Iqbal Ahmad, PhD, professor in the UNMC Department of Ophthalmology and Visual Sciences, and his team have published a new study, identifying a biological mechanism that causes the optic nerve to degenerate independently of eye pressure, that could reshape how the medical community understands and treats normal tension glaucoma.
Glaucoma damages the optic nerve, the cable connecting the eye to the brain. Once that damage occurs, it cannot be reversed. The prevailing theory has been that elevated eye pressure compresses and damages the nerve over time, and most treatments focus on reducing that pressure.
But roughly 30% of glaucoma patients have normal eye pressure, and their optic nerves still degenerate.
It’s a gap that UNMC glaucoma specialists Shane Havens, MD, and Vikas Gulati, MD, both encounter regularly. “I have these perplexing patients where I’ve done everything I can, brought the pressure down as low as I could, and glaucoma is still getting worse,” Dr. Gulati said. Dr. Havens agreed: “Counseling these patients and watching them lose vision despite great pressure control can be disheartening and demoralizing.”
A gene called myocilin is one of the most common genetic factors linked to glaucoma. A specific mutation is associated with glaucoma that develops later in life in patients with near-normal eye pressure.

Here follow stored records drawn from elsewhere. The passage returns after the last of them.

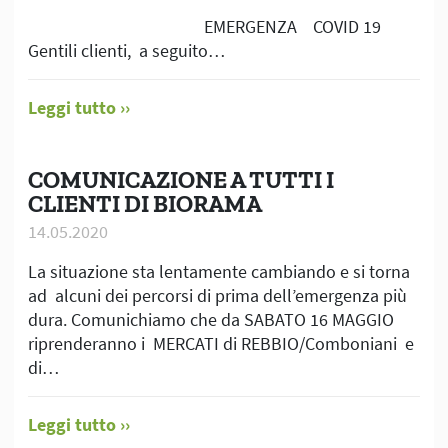
EMERGENZA COVID 19
Gentili clienti, a seguito…
Leggi tutto
COMUNICAZIONE A TUTTI I
CLIENTI DI BIORAMA
14.05.2020
La situazione sta lentamente cambiando e si torna
ad alcuni dei percorsi di prima dell’emergenza più
dura. Comunichiamo che da SABATO 16 MAGGIO
riprenderanno i MERCATI di REBBIO/Comboniani e
di…
Leggi tutto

Dr. Ahmad’s team, led by postdoc research associates Subrata Shil, PhD, and Murali Subramani, PhD, proposed a different culprit: the retinal ganglion cells, whose fibers form the optic nerve itself.
To test this, they took blood from a patient carrying the myocilin mutation and used those cells to create lab-grown human retinal ganglion cells. Using the gene-editing tool CRISPR, they also created an identical set of cells with the mutation corrected for comparison.
Compared to the corrected cells, Dr. Ahmad said, the mutant cells developed poorly, grew shorter nerve fibers, struggled to connect with other neurons and were far more likely to die.
The culprit was a cellular alarm system called the unfolded protein response. The proteins must fold into specific shapes to work properly. In the mutant cells, the myocilin protein was misfolding and piling up inside the cell’s protein-processing center. When too many defective proteins accumulate, the cell triggers an alarm response that is protective in small doses but destructive when it becomes chronic.
“They get stuck, they gunk up the cells, and the cells begin to die,” Dr. Ahmad said.
The team also found that a molecule called REDD1 links this alarm response to another critical system, known as mTOR signaling, that is essential for retinal ganglion cell development and survival. When one system fails, it triggers the other, compounding the damage. When researchers blocked the alarm response with a drug, many problems reversed: cells developed better, nerve fibers grew longer and fewer cells died.
Dr. Ahmad noted that the same protein-misfolding mechanism plays a role in Alzheimer’s, Parkinson’s, ALS and Huntington’s disease, suggesting this research speaks to a much broader challenge in medicine.
The findings are the first demonstration of this mutation’s direct effect on human retinal ganglion cells and could inform treatment for both normal and elevated pressure glaucoma.
“We have a roadmap,” Dr. Ahmad said. “This is the beginning.”